Some of us have a dream. It is that
millions of angered parents will coalesce in a powerful crusade for societal
change.
For the moment, we remain a puny
David in a mismatch with a homophobic Goliath. Millions of Americans live in
daily terror lest disclosure of their sexual orientation deprive them of jobs,
promotions, housing, and a variety of social and political advantages.
Stereotypes shun logic and reason
and at least temporarily can block the natural flow of parental affections. But
the primal instinct to love and protect one's young, however latent, embodies
an immense potential for social reform.
My daughter is a lesbian. She is
also the light of my life, a warm and talented young woman whose joyous spirit
helps brighten the lives of others. Ironically, she is now an even better
person for having learned to live honestly and openly in a hostile society.
My own path to activism was charted
by an organization called P-Flag, an acronym for Parents and Friends of
Lesbians and Gays. It is essentially a support group, a sort of alchemist of
the soul that converts bereaved parents into active agents of acceptance. It
leads us gently through the thickets of wrong-headed conventional wisdom and
back to where we belong--at our children's sides.
Among other things, we learn that we
did not "cause," and our children did not "choose" their
homosexuality--that sexual orientation, like warts or perfect pitch, is a
matter of biological roulette. We also learn that a much maligned "life
style' of the average gay person is about as lurid as our own, centered on such
mundane matters as jobs, friends, hobbies, and church. The gay community, as it
turns out, contains about the same proportion of saints to rascals as any
other.
The political potential of these
parental conversions was brought home to me on a march on Washington for
lesbian and gay rights last August. My daughter's mother and I were among the
marchers, with other members of P-Flag. We made up a relatively tiny
contingent, a grizzled crew of a few hundred parents in a sea of mostly
youthful people variously estimated at from 200,000 to 600,000 people.

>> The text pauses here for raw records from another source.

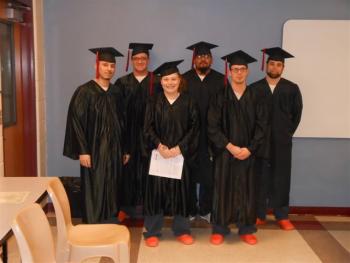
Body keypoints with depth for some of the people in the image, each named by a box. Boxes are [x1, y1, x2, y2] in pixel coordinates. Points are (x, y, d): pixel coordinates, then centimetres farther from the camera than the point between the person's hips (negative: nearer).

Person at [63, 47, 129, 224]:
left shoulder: (116, 93, 9)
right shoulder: (85, 91, -8)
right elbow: (76, 122, -12)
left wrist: (125, 149, 12)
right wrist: (82, 150, -17)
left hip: (114, 150, 5)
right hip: (94, 151, -5)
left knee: (112, 192, 11)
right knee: (94, 192, 1)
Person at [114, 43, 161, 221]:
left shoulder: (157, 83, 3)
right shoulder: (122, 83, 6)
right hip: (127, 134, 1)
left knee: (147, 170, 3)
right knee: (127, 170, 4)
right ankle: (125, 207, 16)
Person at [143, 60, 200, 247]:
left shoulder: (188, 102, 3)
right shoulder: (154, 102, 3)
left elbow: (194, 127, -2)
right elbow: (148, 128, -2)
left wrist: (179, 148, -13)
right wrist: (159, 146, -17)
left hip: (181, 154, 1)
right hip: (158, 153, 0)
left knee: (180, 190, 7)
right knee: (156, 190, 2)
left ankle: (181, 230, 22)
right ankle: (152, 231, 14)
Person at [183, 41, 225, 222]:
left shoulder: (220, 80, 4)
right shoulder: (184, 79, 3)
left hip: (212, 135, 0)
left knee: (209, 175, 6)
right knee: (189, 174, 6)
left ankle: (206, 209, 22)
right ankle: (190, 210, 20)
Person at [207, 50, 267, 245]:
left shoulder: (255, 97, 2)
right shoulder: (220, 96, -3)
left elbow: (261, 126, 1)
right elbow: (212, 126, -7)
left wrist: (249, 149, -10)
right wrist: (230, 146, -14)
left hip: (247, 152, 2)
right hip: (224, 152, -1)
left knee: (246, 190, 8)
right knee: (223, 189, 4)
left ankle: (246, 229, 21)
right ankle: (219, 229, 16)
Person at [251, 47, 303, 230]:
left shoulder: (292, 89, 3)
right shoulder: (254, 89, 1)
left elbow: (297, 113, 9)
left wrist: (288, 132, 5)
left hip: (282, 142, 1)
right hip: (259, 140, 0)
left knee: (281, 178, 6)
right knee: (260, 178, 4)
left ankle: (282, 216, 17)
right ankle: (259, 215, 14)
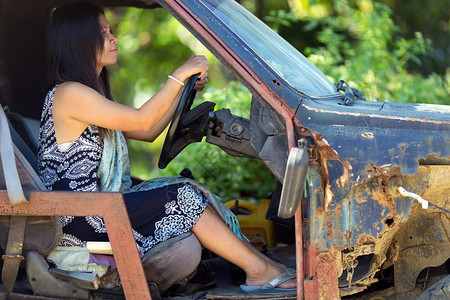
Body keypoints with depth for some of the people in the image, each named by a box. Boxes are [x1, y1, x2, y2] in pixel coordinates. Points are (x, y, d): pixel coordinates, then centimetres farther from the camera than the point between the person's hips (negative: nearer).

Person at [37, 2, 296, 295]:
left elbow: (148, 133, 17)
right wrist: (180, 75, -14)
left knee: (190, 191, -2)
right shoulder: (68, 94, -16)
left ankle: (259, 261, -6)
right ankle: (260, 270, -8)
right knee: (182, 197, -15)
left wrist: (186, 86, 13)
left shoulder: (93, 92, 17)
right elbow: (142, 120, -20)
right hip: (77, 220, -10)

Dramatically, however, this token
symbolic presence touched off a stirring in the crowd that soon grew to a
thunderous roar of cheers and applause that followed us all the way down
Pennsylvania Avenue--a measure, surely, of the yearning of the young people for
the support and understanding of their own parents.
But that yearning cannot be any
stronger than the potential of their parents' reciprocal affections. It was
after the march, as I pondered the
strength of the parent-child bond and the sheer numbers of homosexual
Americans, that I could envision the doom of homophobia's reign.
It is estimated that there are
upward of 25 million gay people, who by definition, started out with some 50
million parents. Sooner or later, a large portion of those parents will want to
enlist in the crusade for their children's dignity. When that happens, a
significant slice of the nation's voters fired by familial bonds will be
dedicated to the most basic of freedoms: the right to be what one is."